__REQUIRED ACTION__:
Go through the data and copy every line in which "Shopping" appears.

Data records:
++++++++

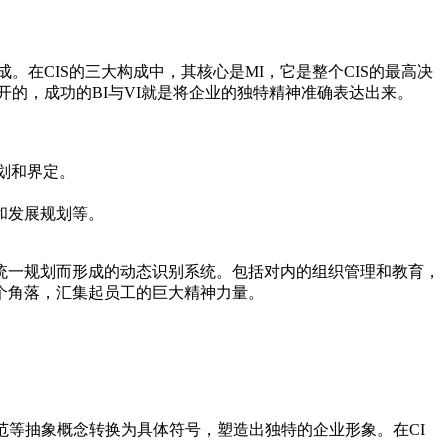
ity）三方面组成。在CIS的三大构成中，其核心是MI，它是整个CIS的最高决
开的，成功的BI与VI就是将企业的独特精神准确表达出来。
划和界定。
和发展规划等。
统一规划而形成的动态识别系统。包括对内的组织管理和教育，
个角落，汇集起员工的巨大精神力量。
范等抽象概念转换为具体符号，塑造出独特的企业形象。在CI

++++++++

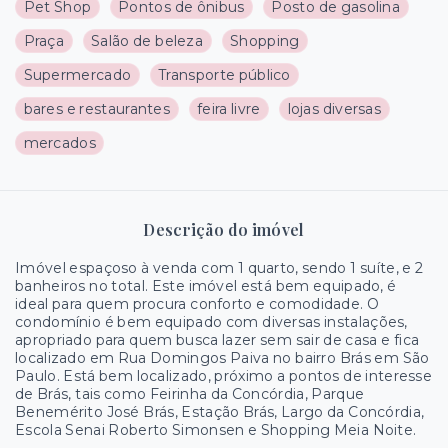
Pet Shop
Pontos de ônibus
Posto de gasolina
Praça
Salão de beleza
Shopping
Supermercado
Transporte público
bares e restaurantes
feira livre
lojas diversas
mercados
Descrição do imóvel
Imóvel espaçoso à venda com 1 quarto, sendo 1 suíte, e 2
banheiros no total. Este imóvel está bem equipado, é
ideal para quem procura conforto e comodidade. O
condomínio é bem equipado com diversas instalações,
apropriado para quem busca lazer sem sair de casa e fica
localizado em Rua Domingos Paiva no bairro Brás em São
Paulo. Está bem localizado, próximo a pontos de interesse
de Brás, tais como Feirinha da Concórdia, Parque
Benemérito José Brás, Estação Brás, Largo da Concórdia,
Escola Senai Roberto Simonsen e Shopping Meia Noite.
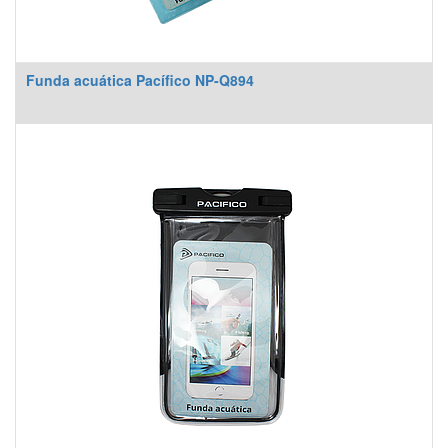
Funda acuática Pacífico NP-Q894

++++++++

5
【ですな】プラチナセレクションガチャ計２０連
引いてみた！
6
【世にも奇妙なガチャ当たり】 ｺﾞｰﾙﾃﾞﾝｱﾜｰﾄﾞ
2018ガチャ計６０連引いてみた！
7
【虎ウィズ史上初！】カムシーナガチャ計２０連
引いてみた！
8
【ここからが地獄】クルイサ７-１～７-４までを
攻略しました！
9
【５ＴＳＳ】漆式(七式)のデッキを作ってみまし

++++++++

__FINAL ANSWER__:
Shopping
Escola Senai Roberto Simonsen e Shopping Meia Noite.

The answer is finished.